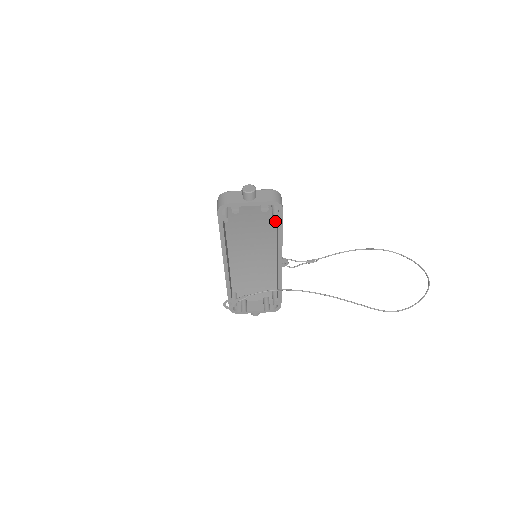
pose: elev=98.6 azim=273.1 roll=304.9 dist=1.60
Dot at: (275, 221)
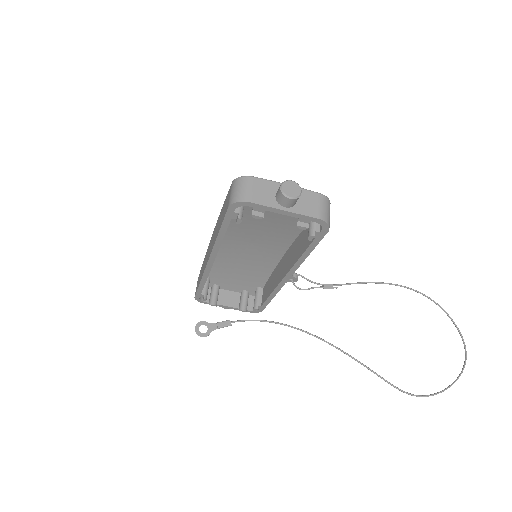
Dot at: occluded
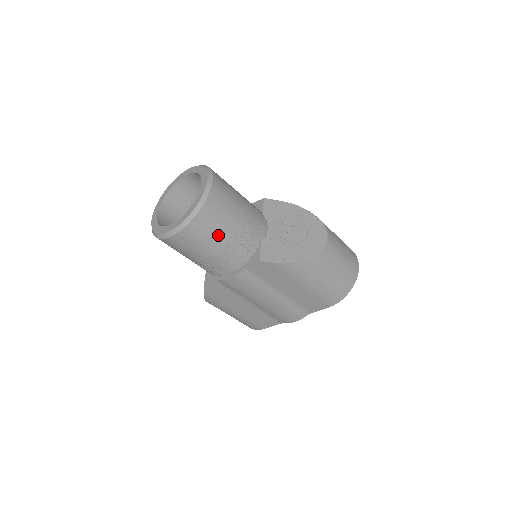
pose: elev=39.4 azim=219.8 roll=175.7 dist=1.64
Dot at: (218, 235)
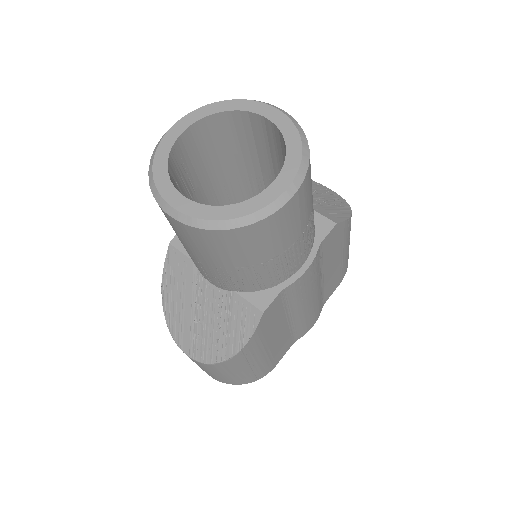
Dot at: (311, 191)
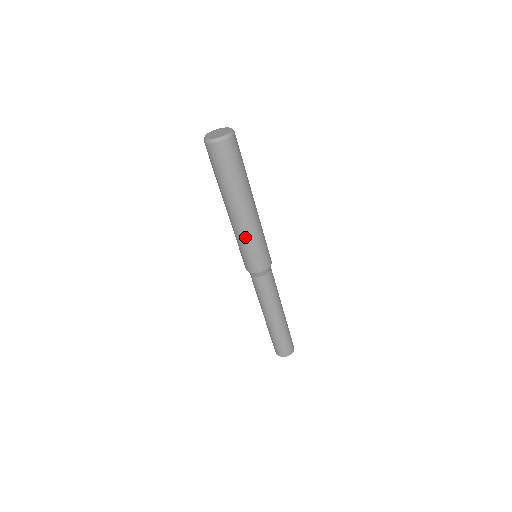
========================================
> Aim of the exercise: Write out the whole listing again, swapping every "pose" for "camera" and keeping everything else the same. Leave out the pictures.

> Answer to this exercise:
camera: elev=98.6 azim=273.1 roll=304.9 dist=1.60
Dot at: (275, 221)
Dot at: occluded
camera: elev=39.4 azim=219.8 roll=175.7 dist=1.64
Dot at: (218, 235)
Dot at: (311, 191)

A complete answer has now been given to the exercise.